A COMPREHENSIVE ANALYSIS OF DEEP LEARNING TECHNIQUES FOR CLASSIFYING KNEE ABNORMALITIES
DOI:
https://doi.org/10.29121/granthaalayah.v13.i3.2025.5992Keywords:
Computer-Aided Diagnosis, Classification, Convolutional Neural Networks, Deep Learning, Knee Abnormalities, Medical imaging, MRIAbstract [English]
Knee abnormalities represent one of the most common orthopedic conditions affecting individuals across different age groups, significantly impacting mobility and quality of life. For treatment planning to be successful, these anomalies must be diagnosed promptly and accurately.

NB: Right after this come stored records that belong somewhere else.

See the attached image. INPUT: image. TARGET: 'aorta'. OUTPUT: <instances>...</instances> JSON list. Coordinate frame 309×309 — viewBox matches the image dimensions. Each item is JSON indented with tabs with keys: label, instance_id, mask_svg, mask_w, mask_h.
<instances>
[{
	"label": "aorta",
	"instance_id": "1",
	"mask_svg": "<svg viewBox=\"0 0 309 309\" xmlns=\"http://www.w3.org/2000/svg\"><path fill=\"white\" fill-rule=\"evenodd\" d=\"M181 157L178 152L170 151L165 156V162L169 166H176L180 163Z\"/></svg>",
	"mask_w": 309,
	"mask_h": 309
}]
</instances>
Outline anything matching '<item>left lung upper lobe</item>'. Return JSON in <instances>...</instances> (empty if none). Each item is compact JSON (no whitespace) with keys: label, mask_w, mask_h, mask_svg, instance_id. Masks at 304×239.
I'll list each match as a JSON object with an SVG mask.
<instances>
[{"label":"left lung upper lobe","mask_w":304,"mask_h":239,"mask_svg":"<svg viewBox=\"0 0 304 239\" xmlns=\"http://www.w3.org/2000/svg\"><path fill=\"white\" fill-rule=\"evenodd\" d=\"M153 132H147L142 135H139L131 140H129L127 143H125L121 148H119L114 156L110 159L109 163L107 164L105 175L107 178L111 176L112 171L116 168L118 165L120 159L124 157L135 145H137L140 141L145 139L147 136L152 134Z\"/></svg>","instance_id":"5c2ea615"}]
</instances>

Deep learning techniques have transformed medical image analysis in the last ten years, providing promising answers for automated knee anomaly classification from a variety of imaging modalities. This comprehensive review examines the current state-of-the-art deep learning techniques for knee abnormality classification, analyzing their architectures, performance metrics, clinical applications, and limitations. We systematically categorize these approaches based on the imaging modalities used (MRI, X-ray, ultrasound), the specific knee abnormalities targeted, and the underlying deep learning architectures employed. Additionally, we discuss the challenges in this field, including limited dataset availability, class imbalance, interpretability issues, and the gap between research and clinical implementation. Finally, we highlight emerging trends and future research directions that could further enhance the clinical utility of deep learning for knee abnormality classification.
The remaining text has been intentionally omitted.